Artık sadede geliyorum sayın yetkililer...
Bugün size sıradan, korkak, mağlup fakat iki ay öncesine kadar kendince “anlamlı” bir hayat süren bir kadının, “Fatoş”un hikâyesini anlatacağım.
Bu hikâye sizi doğrudan ilgilendiriyor, çünkü “Fatoş”, şimdi Eclipse Maslak’ın inşaat sahası olan yerde 30 yıldır küçük bir evde yaşıyordu. Sonra siz geldiniz ve...
Devamını, kendisi de oralarda yaşadığı için Fatma’nın bütün hikâyesini bilen ve bildiklerini Taraf yazarlarıyla paylaşan bir okurumuzun kaleminden aktaracağım.
Yazımın sonunda da sizlerden bir ricada bulunacağım.
Okurumuzun gönderdiği mektup şöyle:
Artaş’ın TOKİ’den ihale ile aldığı Eclipse Maslak arazisi, bundan yaklaşık iki ay evvel şantiyeleri kurmaya başlamadan önce, metruk bir arazi görünümündeydi.

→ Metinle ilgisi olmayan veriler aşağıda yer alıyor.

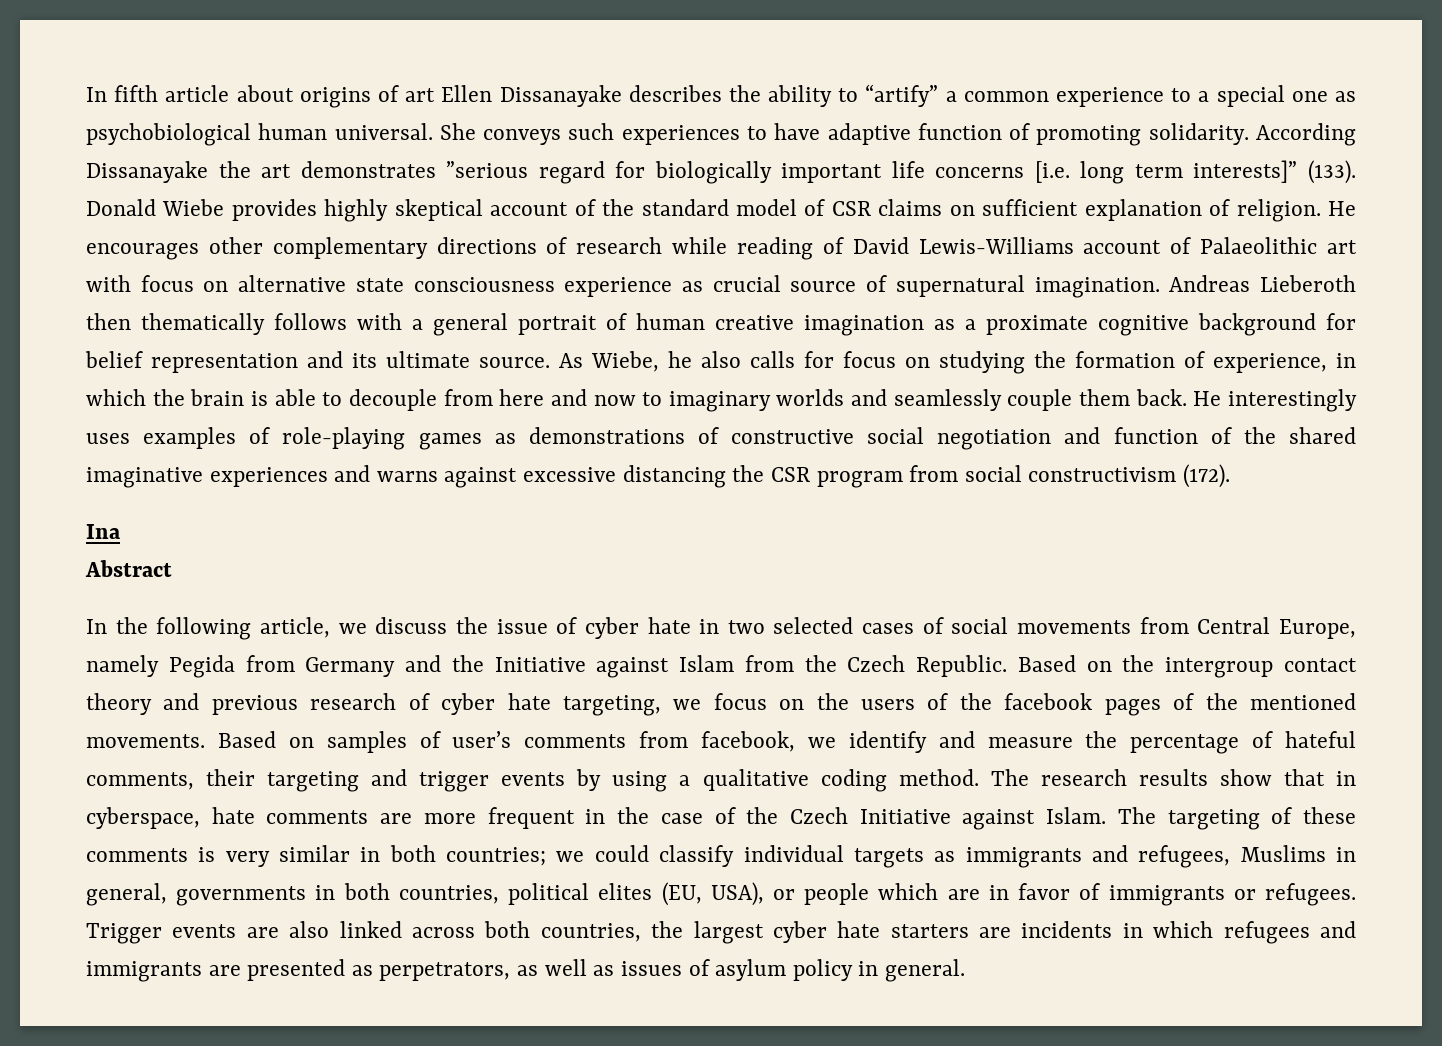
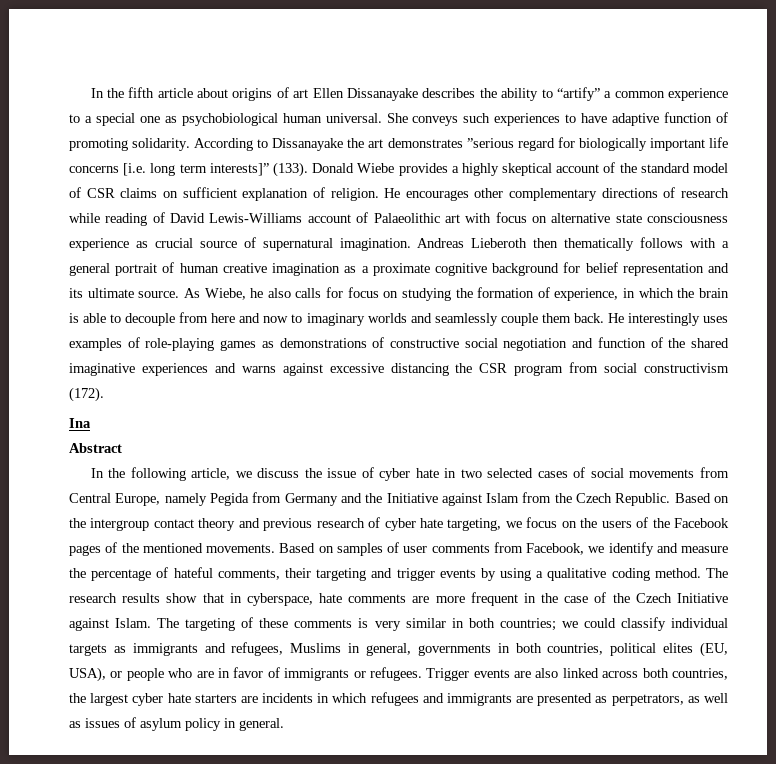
[86,87,107,102] In -> [90,88,124,98] In the
(1357, 134) none -> [257,139,269,148] to
(317, 210) none -> [451,166,459,173] a
[1004,693,1093,710] facebook -> [674,518,730,528] Facebook
[452,731,512,748] user’s -> [403,546,428,553] user
[701,731,795,752] facebook, -> [526,543,584,555] Facebook,
[878,883,939,900] which -> [168,668,193,678] who

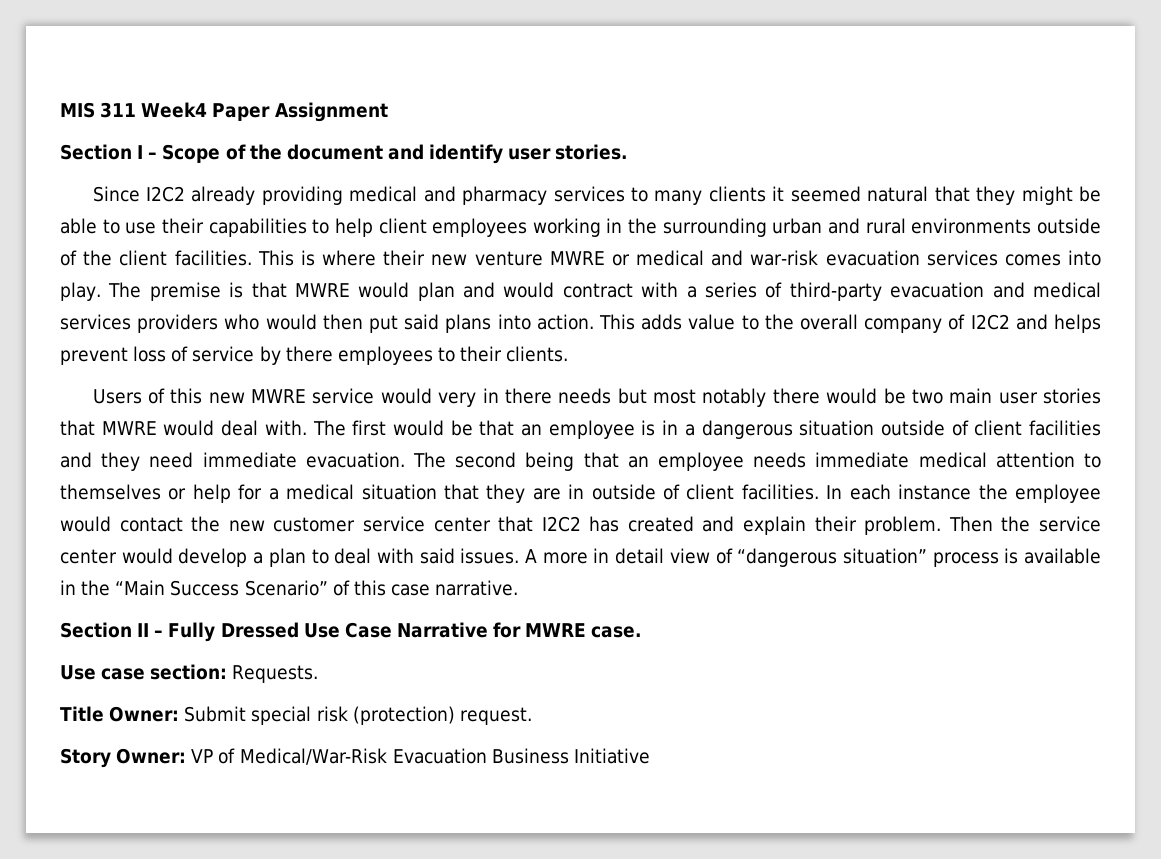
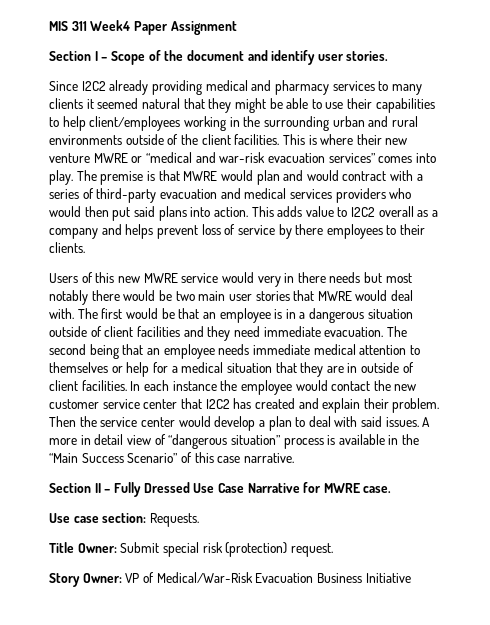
[378,218,528,237] client employees -> [89,116,181,131] client/employees
[636,250,705,266] medical -> [145,152,192,163] “medical
[926,250,998,266] services -> [328,153,376,163] services”
[764,314,1010,333] the overall company of I2C2 -> [351,206,439,217] [49,228,98,239] I2C2 overall as a company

Güney bölümünün ucunda yol kenarında tam trafoya bitişik olan bölümde iki katlı bir ev (gecekondu) vardı... Orada tek başına bir kadın, Fatma (Fatoş diyorlar), 20-25 tane ineği ile birlikte (boğalar da var, en son kınalı bir buzağı vardı) yaşıyordu... Ayrıca bir sürü köpek ve kedileri vardı.
Bu inekleri Maslak’ta bilmeyen yoktur... Bunlar karşıdaki boş arazide otlar, sonra gezmeye çıkar, Atatürk Oto Sanayii ve civardaki çöplüklerden kediler ve köpeklerle birlikte yemek yerlerdi. Hindistan’daki inekler gibi yollarda gezerlerdi, herkes de alışmıştı, kimse kornaya basmaz, bunların yol vermesini beklerdi...

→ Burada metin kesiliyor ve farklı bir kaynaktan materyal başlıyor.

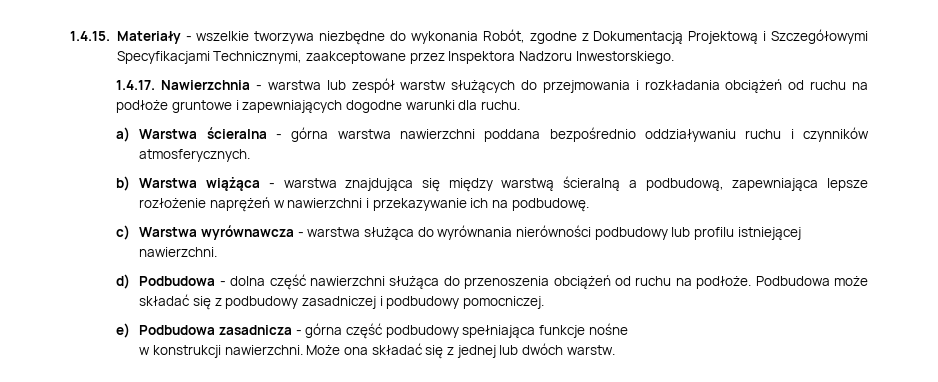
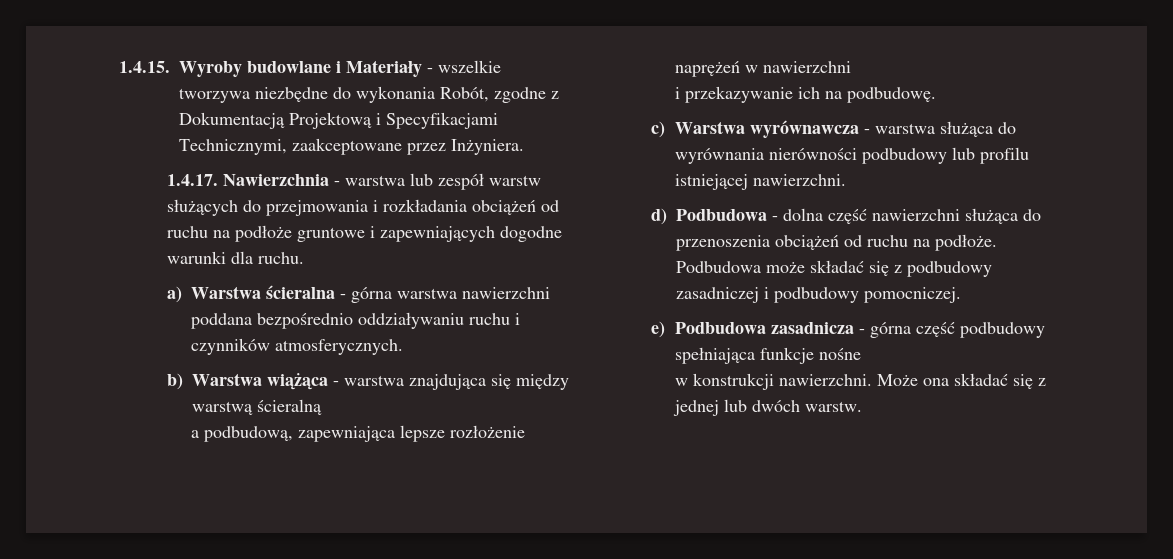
(110, 36) none -> [179,61,341,77] Wyroby budowlane i
[771,29,869,44] Szczegółowymi -> (381, 119) none
[448,51,674,64] Inspektora Nadzoru Inwestorskiego. -> [451,139,524,155] Inżyniera.
(621, 183) none -> (323, 407) //
(363, 203) none -> (852, 67) //

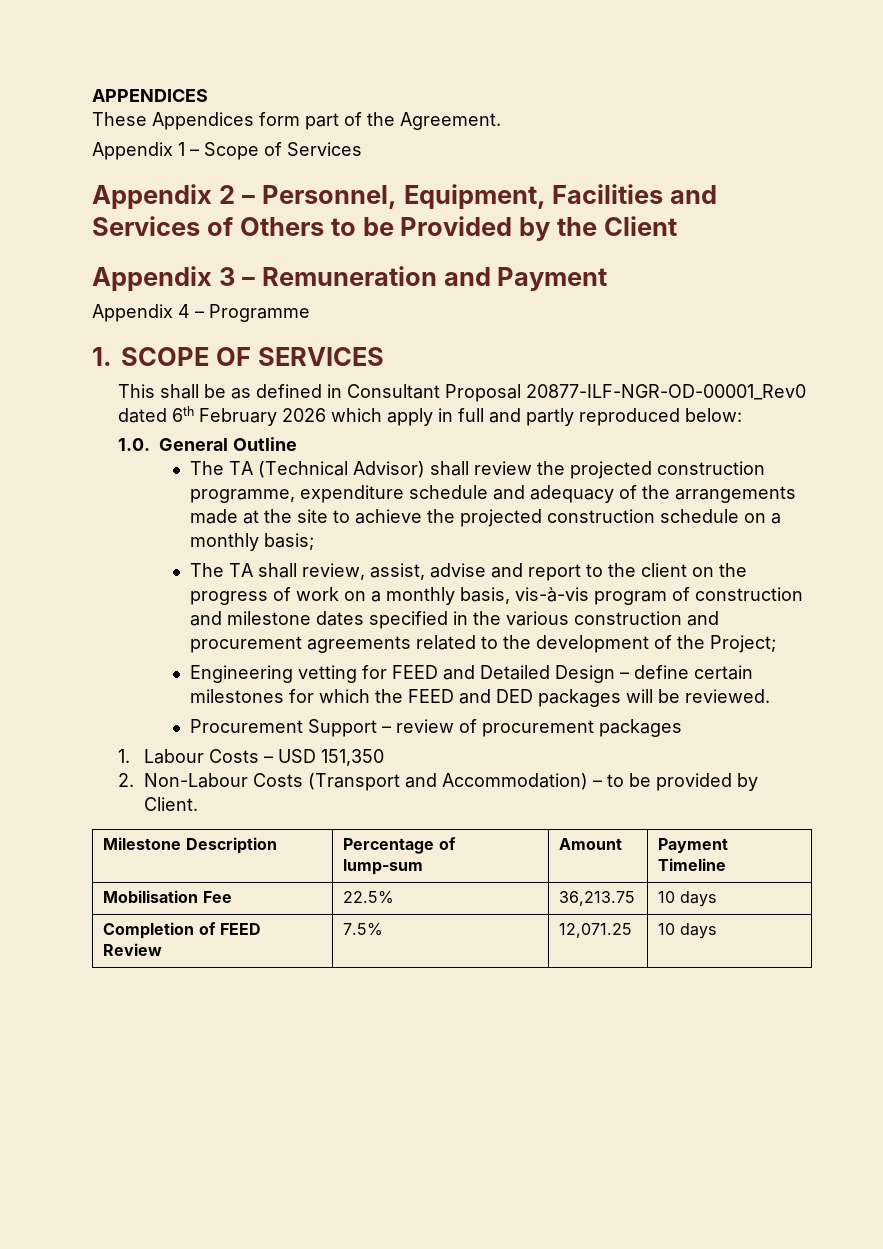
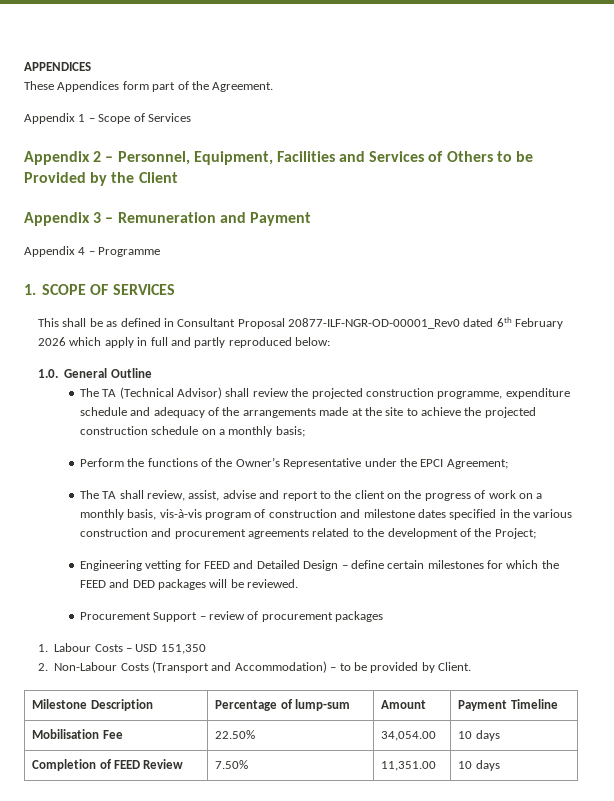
(314, 541) none -> [79,457,508,469] // Perform the functions of the Owner’s Representative under the EPCI Agreement;
[343,891,395,904] [559,891,636,906] 22.5% | 36,213.75 -> [215,730,256,739] [381,731,437,741] 22.50% | 34,054.00
[343,923,384,936] [559,923,633,938] 7.5% | 12,071.25 -> [215,760,249,769] [381,761,437,771] 7.50% | 11,351.00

Fatoş bunların sütünü sağar, satar, geçimini de bununla sağlardı..
Derken bir gün zabıta geldi, kendisine bu arazinin devletin arazisi, kendisinin de işgalci olduğunu söylediler... Greyderleri ile girişip, Fatoş’un evini eşyalarını bile almaya fırsat vermeden yerle bir ettiler...
40-50 yaşlarındaymış ama gören 70-80 olmalı diye düşünür.
İki senelik yüksek okul mezunu olduğu söyleniyor..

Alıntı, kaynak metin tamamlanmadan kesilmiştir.